Landmark coordinate records:
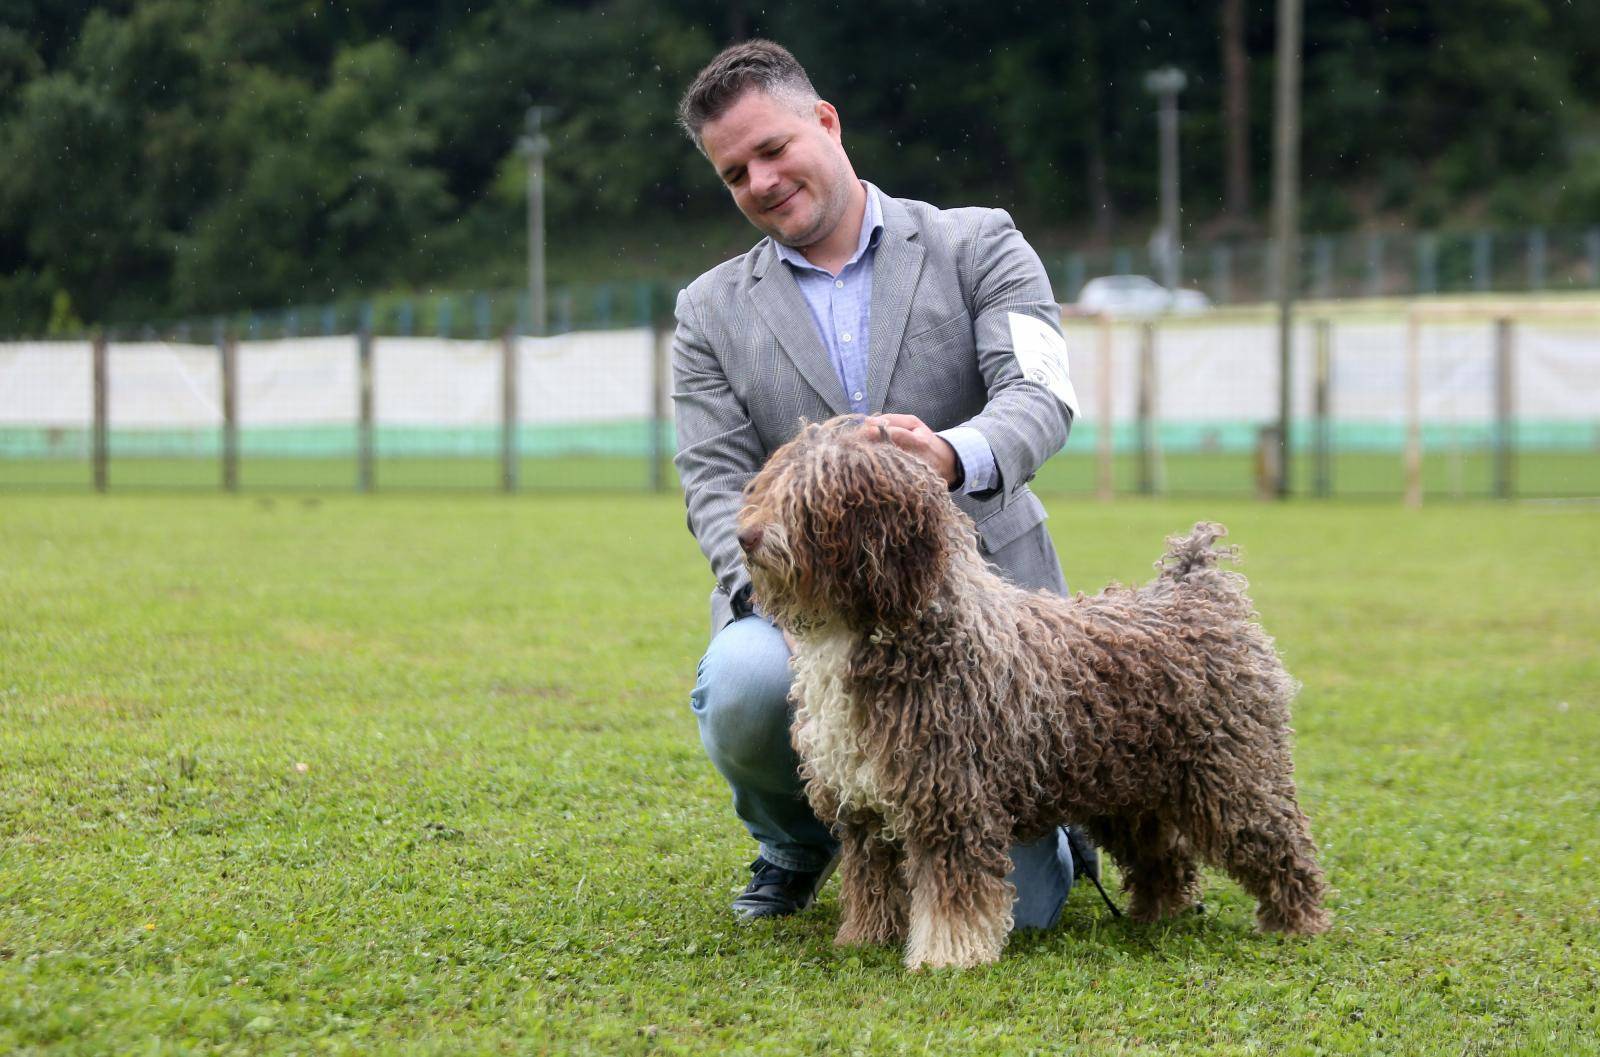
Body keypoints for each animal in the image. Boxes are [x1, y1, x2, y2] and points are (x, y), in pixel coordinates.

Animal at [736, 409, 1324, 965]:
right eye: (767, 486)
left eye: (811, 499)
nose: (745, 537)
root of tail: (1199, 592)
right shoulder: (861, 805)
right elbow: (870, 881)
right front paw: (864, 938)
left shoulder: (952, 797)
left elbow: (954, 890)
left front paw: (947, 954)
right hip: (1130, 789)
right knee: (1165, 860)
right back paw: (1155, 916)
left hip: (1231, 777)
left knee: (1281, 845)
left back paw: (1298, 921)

...

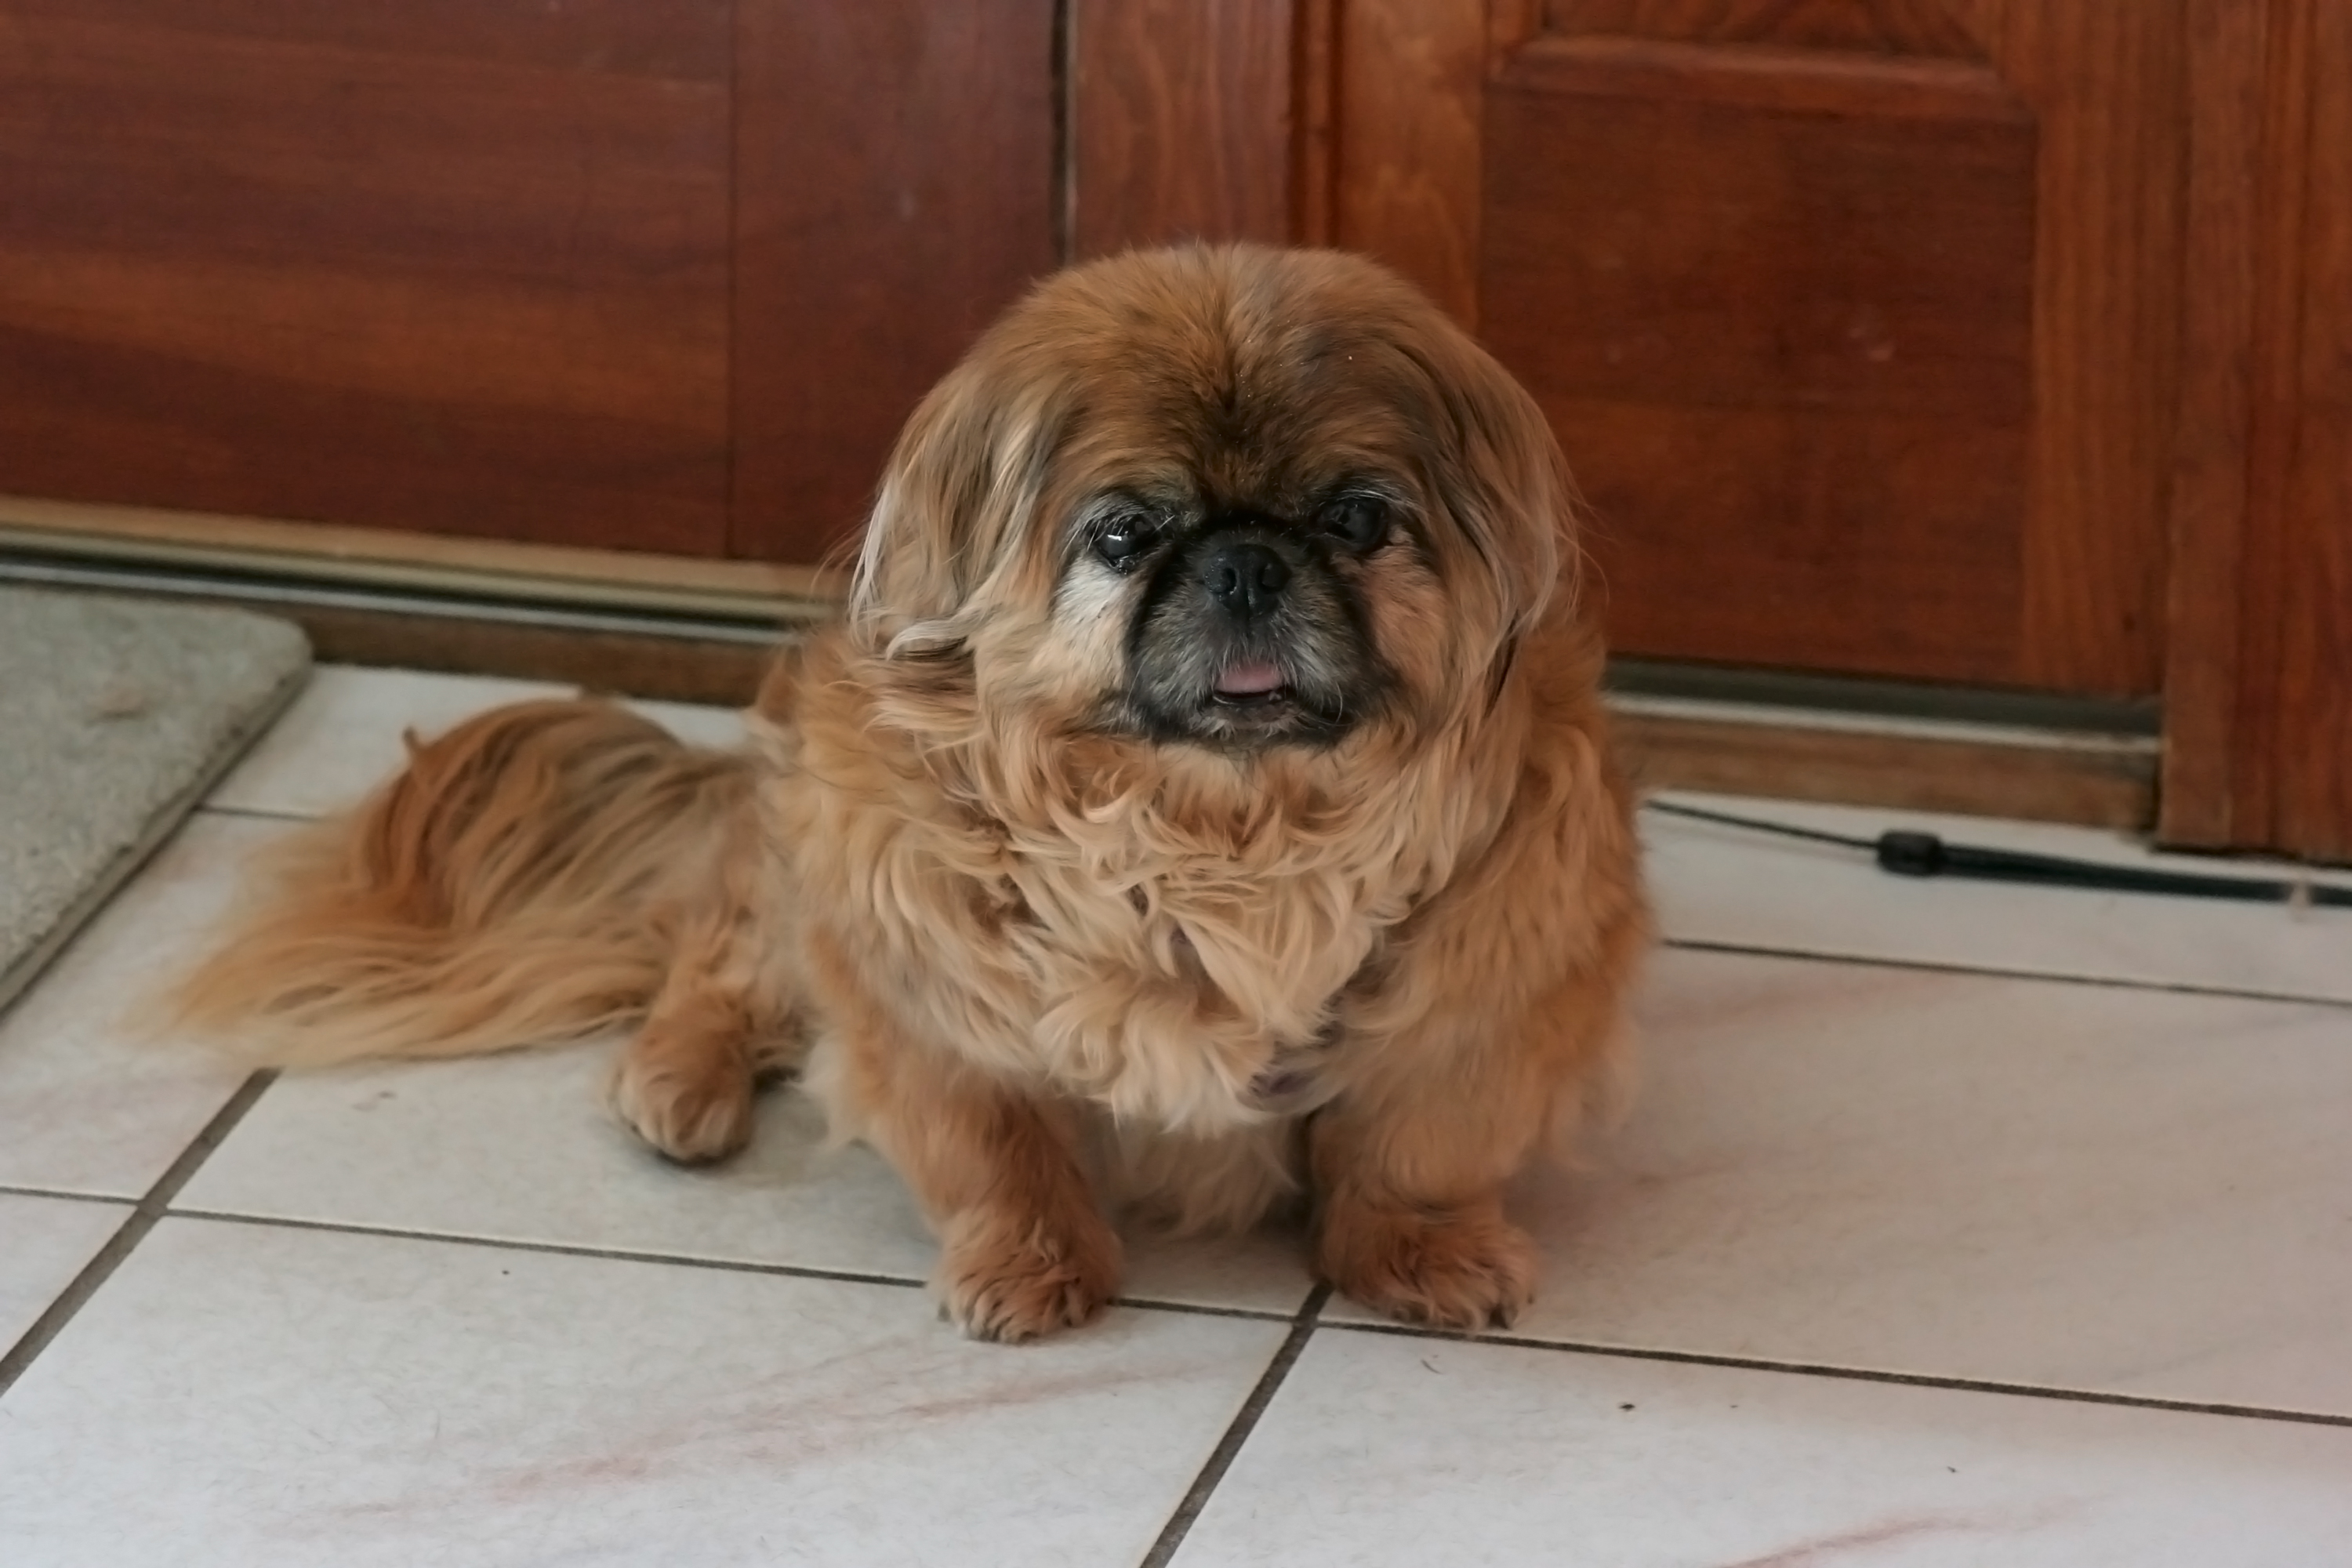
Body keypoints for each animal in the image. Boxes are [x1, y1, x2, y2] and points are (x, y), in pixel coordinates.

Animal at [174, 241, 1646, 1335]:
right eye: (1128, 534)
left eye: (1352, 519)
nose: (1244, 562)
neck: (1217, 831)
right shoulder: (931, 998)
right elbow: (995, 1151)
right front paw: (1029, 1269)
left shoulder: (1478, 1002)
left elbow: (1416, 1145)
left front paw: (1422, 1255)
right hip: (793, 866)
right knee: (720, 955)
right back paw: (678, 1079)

Exercise objective: Where a line of the records includes "back", copy it.

Result:
right back paw: (1155, 916)
left back paw: (1298, 921)
right back paw: (678, 1079)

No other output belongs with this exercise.